Improved wellbeing at all ages

Several years ago, American researchers found that a group of older people (average age 78) who practised hatha yoga twice a week for 12 weeks were less afraid of falling and experienced a 34% increase in their lower body flexibility. Hatha yoga is a gentle form of yoga than can even be performed from a seated position if necessary.

Another US-based study was done among third-grade children who showed signs of anxiety. The children experienced improved wellbeing and emotional health after doing yoga and mindfulness activities at school. Researchers said their psychosocial and emotional quality of life scores improved, compared to their peers.

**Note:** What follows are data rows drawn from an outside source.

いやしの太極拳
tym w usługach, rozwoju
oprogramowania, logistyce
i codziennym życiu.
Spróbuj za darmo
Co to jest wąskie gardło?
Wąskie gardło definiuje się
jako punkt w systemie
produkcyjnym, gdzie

And although yoga is often considered gentler than a full-on aerobic workout, studies have also found it can produce similar and unexpected benefits, enhancing many of the same brain structures and functions that benefit from aerobic exercise.

Researchers at the University of Illinois have shown that yoga also holds benefits for older people, protecting against cognitive decline. One of its effects is to increase the volume of the hippocampus, an important region of the brain involved in memory processing, which shrinks with age. This is also the structure that is first affected in dementia and Alzheimer’s disease.

Because the practice of yoga helps improve emotional regulation, it reduces stress, anxiety and depression, which in turn helps to improve brain function.